Тут Ульрих не мог не выразить своего восхищения прозорливостью его сиятельства, которому теперь выпало еще на долю открыть «истинного еврея».

— Да, знаете, настоящая католическая вера приучает видеть вещи такими, каковы они на самом деле, — благосклонно пояснил граф. — Но вам не угадать, что меня на это навело. Не Арнгейм, пруссаков я сейчас не касаюсь. Есть у меня один банкир, иудейского, разумеется, вероисповедания, я с ним уже давно регулярно советуюсь, так вот, сначала мне всегда немного мешала его интонация и даже отвлекала мои мысли от дела. Говорит он, понимаете, так, как если бы хотел внушить мне, что он мой дядя, — то есть как если бы он только что соскочил с коня или вернулся с охоты на куропаток, в точности так, я сказал бы, как говорят люди нашего круга. Ну, так вот, иной раз, когда он приходит в азарт, ему это не удается, и тогда у него появляется еврейский акцент. Это мне, я, кажется, сказал уже, сильно мешало. Потому что случалось это всегда как раз в важные для дела моменты. И я уже непроизвольно ждал этого, переставая в конце концов следить за всем остальным или просто пропуская мимо ушей что-нибудь важное. Тут-то я и напал на эту мысль. Каждый раз, когда он начинал так говорить, я просто представлял себе, что он говорит по-древнееврейски, и послушали бы вы, до чего приятно это тогда звучит! Просто обворожительно. Это ведь язык литургический. Такая напевность — я ведь, знаете ли, очень музыкален. Одним словом, с тех пор он буквально как под пианино пропевает мне труднейшие расчеты с процентами на проценты и учетными ставками.

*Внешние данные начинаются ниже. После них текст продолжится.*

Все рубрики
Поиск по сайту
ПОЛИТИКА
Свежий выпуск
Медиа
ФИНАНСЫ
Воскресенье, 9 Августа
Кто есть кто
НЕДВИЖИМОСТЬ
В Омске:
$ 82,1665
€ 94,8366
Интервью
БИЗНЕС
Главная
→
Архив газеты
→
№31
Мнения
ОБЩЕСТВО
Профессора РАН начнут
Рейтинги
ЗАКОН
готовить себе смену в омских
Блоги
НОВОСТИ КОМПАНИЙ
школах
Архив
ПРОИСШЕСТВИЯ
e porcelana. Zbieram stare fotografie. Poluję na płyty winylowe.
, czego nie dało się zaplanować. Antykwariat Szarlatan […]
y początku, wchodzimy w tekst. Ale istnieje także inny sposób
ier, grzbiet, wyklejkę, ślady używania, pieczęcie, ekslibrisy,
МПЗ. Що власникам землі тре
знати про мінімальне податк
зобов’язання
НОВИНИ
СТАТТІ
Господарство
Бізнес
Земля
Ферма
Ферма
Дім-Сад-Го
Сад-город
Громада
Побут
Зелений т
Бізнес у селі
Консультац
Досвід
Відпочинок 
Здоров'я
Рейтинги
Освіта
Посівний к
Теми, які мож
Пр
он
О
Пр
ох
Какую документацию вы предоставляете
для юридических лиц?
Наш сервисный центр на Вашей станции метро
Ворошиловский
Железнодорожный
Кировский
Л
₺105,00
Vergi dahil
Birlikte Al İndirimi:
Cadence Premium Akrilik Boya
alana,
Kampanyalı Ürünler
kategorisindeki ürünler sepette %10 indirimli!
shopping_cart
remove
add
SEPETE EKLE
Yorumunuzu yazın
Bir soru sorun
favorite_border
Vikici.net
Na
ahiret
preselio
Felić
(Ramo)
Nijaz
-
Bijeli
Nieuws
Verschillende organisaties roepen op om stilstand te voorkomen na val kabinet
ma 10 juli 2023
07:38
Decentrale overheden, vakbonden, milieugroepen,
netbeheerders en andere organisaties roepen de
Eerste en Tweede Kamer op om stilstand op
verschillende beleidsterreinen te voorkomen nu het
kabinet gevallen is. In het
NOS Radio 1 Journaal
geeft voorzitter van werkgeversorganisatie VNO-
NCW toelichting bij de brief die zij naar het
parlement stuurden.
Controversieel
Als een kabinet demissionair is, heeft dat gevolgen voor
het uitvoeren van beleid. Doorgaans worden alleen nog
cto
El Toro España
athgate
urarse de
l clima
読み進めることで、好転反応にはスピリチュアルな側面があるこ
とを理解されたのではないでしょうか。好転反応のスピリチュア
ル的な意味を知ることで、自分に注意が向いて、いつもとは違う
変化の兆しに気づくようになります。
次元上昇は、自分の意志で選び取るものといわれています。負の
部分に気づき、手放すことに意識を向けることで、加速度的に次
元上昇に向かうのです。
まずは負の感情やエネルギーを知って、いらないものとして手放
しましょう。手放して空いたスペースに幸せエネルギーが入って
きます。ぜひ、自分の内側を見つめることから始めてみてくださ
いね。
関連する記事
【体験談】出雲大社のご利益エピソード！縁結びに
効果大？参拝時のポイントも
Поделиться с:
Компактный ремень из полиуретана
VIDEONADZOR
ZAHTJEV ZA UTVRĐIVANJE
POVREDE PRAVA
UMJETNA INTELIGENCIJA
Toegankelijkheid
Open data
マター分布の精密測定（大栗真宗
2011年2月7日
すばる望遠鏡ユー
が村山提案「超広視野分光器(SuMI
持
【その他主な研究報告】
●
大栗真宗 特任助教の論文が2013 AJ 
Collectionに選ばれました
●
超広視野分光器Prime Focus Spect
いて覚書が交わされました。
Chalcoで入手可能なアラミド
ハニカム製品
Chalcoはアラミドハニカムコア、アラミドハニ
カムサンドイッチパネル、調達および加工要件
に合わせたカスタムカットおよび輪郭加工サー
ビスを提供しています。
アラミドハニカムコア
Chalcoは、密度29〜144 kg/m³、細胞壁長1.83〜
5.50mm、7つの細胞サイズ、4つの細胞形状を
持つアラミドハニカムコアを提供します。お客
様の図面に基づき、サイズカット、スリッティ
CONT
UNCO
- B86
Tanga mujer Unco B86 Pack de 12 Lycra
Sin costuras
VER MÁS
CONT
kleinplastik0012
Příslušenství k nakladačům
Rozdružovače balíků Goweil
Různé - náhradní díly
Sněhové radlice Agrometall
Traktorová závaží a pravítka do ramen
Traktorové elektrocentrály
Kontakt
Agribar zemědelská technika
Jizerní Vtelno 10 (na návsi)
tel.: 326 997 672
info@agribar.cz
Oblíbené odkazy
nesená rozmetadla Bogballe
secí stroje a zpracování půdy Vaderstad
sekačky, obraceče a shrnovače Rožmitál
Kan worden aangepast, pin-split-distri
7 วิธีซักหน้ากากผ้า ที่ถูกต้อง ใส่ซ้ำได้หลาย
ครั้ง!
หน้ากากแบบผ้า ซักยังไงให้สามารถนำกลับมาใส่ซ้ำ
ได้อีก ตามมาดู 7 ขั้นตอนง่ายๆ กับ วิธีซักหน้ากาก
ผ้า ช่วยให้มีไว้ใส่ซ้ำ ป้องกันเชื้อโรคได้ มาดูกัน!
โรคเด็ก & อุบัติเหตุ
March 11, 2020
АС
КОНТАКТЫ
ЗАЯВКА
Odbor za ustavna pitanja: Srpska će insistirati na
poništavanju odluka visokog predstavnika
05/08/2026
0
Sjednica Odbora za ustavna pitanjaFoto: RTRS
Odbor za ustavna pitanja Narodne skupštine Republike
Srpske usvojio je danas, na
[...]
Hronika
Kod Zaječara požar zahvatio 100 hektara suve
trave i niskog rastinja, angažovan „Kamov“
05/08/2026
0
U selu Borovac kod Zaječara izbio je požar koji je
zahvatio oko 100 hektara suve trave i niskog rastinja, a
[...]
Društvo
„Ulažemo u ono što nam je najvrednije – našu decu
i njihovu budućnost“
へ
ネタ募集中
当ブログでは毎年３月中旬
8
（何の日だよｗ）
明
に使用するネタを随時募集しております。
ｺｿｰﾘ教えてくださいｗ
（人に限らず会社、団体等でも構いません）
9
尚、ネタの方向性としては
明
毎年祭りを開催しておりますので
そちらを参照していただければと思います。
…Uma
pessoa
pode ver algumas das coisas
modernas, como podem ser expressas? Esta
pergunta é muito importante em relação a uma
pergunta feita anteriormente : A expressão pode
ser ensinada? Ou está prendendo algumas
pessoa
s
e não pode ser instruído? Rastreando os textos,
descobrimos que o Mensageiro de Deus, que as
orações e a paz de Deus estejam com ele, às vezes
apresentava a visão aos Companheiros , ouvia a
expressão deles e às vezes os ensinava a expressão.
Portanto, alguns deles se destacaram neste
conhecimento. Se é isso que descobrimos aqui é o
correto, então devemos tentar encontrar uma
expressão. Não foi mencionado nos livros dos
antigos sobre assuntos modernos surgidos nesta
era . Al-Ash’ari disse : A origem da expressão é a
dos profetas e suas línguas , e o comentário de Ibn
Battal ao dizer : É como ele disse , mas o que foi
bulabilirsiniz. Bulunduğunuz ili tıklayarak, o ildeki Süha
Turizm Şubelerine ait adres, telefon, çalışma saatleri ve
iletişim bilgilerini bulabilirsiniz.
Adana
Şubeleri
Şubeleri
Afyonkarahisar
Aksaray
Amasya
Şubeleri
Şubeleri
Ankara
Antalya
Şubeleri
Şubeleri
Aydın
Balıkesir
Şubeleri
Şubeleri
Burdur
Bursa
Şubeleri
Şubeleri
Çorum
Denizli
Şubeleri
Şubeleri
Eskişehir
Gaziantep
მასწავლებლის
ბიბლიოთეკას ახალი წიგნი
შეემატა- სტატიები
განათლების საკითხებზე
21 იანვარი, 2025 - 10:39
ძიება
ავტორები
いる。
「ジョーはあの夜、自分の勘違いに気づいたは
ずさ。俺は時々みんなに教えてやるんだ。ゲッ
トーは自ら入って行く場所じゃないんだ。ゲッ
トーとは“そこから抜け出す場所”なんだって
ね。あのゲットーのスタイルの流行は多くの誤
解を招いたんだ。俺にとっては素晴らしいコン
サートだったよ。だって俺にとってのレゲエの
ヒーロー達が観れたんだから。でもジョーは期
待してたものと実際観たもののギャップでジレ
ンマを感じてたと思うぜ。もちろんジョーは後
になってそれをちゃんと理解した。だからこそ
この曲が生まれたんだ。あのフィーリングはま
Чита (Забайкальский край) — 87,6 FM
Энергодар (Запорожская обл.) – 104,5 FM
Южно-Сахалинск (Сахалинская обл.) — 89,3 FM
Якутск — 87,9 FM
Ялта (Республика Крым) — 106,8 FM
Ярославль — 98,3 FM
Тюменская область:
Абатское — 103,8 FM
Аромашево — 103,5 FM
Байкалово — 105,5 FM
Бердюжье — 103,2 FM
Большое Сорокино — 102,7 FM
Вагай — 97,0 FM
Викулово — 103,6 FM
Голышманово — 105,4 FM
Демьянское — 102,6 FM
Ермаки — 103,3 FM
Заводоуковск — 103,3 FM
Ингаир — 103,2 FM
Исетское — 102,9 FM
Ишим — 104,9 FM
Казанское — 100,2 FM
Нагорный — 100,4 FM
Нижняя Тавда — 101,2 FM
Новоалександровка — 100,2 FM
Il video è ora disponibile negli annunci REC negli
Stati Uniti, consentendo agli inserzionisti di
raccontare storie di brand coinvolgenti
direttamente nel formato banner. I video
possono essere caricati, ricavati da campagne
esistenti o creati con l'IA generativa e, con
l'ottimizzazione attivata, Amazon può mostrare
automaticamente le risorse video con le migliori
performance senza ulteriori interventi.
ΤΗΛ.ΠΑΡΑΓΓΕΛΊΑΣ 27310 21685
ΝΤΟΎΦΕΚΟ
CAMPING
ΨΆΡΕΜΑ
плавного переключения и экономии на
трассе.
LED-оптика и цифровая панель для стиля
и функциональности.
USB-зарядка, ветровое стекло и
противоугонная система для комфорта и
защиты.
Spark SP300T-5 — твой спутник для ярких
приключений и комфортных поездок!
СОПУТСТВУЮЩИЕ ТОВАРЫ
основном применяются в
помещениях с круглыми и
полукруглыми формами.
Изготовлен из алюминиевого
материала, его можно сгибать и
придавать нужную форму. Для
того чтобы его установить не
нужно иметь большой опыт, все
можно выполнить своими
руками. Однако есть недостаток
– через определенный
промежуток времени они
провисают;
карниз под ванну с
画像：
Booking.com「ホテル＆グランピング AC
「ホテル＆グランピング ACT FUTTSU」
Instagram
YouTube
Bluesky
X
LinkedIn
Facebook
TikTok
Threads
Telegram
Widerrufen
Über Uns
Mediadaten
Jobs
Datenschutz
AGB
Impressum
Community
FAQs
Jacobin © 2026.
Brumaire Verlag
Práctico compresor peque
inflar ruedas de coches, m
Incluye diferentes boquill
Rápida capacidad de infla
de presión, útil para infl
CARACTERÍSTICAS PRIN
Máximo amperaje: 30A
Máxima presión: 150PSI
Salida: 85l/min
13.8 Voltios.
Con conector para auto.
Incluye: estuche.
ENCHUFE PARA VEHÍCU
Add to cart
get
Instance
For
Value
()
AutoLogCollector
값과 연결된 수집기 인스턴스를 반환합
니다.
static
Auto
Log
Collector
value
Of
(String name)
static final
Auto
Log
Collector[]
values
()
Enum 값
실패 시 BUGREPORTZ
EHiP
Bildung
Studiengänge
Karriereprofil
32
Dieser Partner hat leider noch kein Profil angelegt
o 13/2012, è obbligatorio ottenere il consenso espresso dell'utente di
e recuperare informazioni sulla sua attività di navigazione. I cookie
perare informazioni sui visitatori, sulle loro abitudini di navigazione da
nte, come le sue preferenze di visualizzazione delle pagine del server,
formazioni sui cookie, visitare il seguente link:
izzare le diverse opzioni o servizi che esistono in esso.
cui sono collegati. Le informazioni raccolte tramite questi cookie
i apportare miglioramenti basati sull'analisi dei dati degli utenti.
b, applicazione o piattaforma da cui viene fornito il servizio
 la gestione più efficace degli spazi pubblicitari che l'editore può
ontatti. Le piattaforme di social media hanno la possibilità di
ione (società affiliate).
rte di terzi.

При этих словах граф Лейнсдорф по какой-то причине меланхолически улыбнулся.

Ульрих позволил себе вставить замечание, что эти отмеченные столь благосклонным участием его сиятельства люди, по всей вероятности, отвергли бы его предложение.

— Конечно, они не захотят! — сказал граф. — Но тогда их следовало бы принудить для их же блага! Монархии пришлось бы тогда выполнить прямо-таки всемирную миссию, а уж тут не имеет значения, хочет ли сперва другая сторона! Ко многому, знаете, приходилось вначале принуждать. Но представьте себе, что это значило бы, если бы мы позднее были в союзе с благодарным еврейским государством, а не с имперскими немцами и пруссаками! При том, что наш Триест — это, так сказать, Гамбург Средиземного моря, и не говоря уж о том, что мы были бы дипломатически непобедимы, если бы на нашей стороне, кроме папы, были еще и евреи!